Records for the exercise:
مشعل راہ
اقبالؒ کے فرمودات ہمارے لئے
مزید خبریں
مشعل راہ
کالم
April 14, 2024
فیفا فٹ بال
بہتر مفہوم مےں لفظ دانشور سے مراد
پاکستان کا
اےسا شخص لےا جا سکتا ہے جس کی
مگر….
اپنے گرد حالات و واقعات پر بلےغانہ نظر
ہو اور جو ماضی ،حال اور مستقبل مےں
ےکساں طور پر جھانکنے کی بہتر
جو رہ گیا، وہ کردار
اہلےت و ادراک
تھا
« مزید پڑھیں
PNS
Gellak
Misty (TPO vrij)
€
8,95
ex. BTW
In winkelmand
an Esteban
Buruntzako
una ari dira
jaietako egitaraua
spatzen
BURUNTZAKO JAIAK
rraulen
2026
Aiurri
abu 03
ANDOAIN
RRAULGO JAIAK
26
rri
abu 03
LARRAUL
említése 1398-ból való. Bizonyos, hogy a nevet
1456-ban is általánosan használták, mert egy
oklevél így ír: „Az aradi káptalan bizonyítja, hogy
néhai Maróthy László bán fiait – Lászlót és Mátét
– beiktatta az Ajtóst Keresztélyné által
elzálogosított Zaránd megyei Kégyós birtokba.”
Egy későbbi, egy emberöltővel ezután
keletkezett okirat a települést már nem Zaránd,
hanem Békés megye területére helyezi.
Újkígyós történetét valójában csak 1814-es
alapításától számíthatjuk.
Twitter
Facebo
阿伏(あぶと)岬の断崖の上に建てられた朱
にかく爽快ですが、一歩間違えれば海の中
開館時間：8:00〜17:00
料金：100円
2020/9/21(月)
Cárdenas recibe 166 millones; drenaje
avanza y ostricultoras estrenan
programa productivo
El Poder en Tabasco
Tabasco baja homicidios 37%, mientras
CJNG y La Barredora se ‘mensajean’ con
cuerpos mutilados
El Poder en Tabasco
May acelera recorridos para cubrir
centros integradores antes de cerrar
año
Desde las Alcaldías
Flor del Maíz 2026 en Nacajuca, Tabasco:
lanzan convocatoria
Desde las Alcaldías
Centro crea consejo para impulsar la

Your instructions: Transcribe every line of text that appears in each of the rows above, preserving the original wording, spelling, and line order.

Task result:
مشعل راہ
اقبالؒ کے فرمودات ہمارے لئے
مزید خبریں
مشعل راہ
کالم
April 14, 2024
فیفا فٹ بال
بہتر مفہوم مےں لفظ دانشور سے مراد
پاکستان کا
اےسا شخص لےا جا سکتا ہے جس کی
مگر….
اپنے گرد حالات و واقعات پر بلےغانہ نظر
ہو اور جو ماضی ،حال اور مستقبل مےں
ےکساں طور پر جھانکنے کی بہتر
جو رہ گیا، وہ کردار
اہلےت و ادراک
تھا
« مزید پڑھیں
PNS
Gellak
Misty (TPO vrij)
€
8,95
ex. BTW
In winkelmand
an Esteban
Buruntzako
una ari dira
jaietako egitaraua
spatzen
BURUNTZAKO JAIAK
rraulen
2026
Aiurri
abu 03
ANDOAIN
RRAULGO JAIAK
26
rri
abu 03
LARRAUL
említése 1398-ból való. Bizonyos, hogy a nevet
1456-ban is általánosan használták, mert egy
oklevél így ír: „Az aradi káptalan bizonyítja, hogy
néhai Maróthy László bán fiait – Lászlót és Mátét
– beiktatta az Ajtóst Keresztélyné által
elzálogosított Zaránd megyei Kégyós birtokba.”
Egy későbbi, egy emberöltővel ezután
keletkezett okirat a települést már nem Zaránd,
hanem Békés megye területére helyezi.
Újkígyós történetét valójában csak 1814-es
alapításától számíthatjuk.
Twitter
Facebo
阿伏(あぶと)岬の断崖の上に建てられた朱
にかく爽快ですが、一歩間違えれば海の中
開館時間：8:00〜17:00
料金：100円
2020/9/21(月)
Cárdenas recibe 166 millones; drenaje
avanza y ostricultoras estrenan
programa productivo
El Poder en Tabasco
Tabasco baja homicidios 37%, mientras
CJNG y La Barredora se ‘mensajean’ con
cuerpos mutilados
El Poder en Tabasco
May acelera recorridos para cubrir
centros integradores antes de cerrar
año
Desde las Alcaldías
Flor del Maíz 2026 en Nacajuca, Tabasco:
lanzan convocatoria
Desde las Alcaldías
Centro crea consejo para impulsar la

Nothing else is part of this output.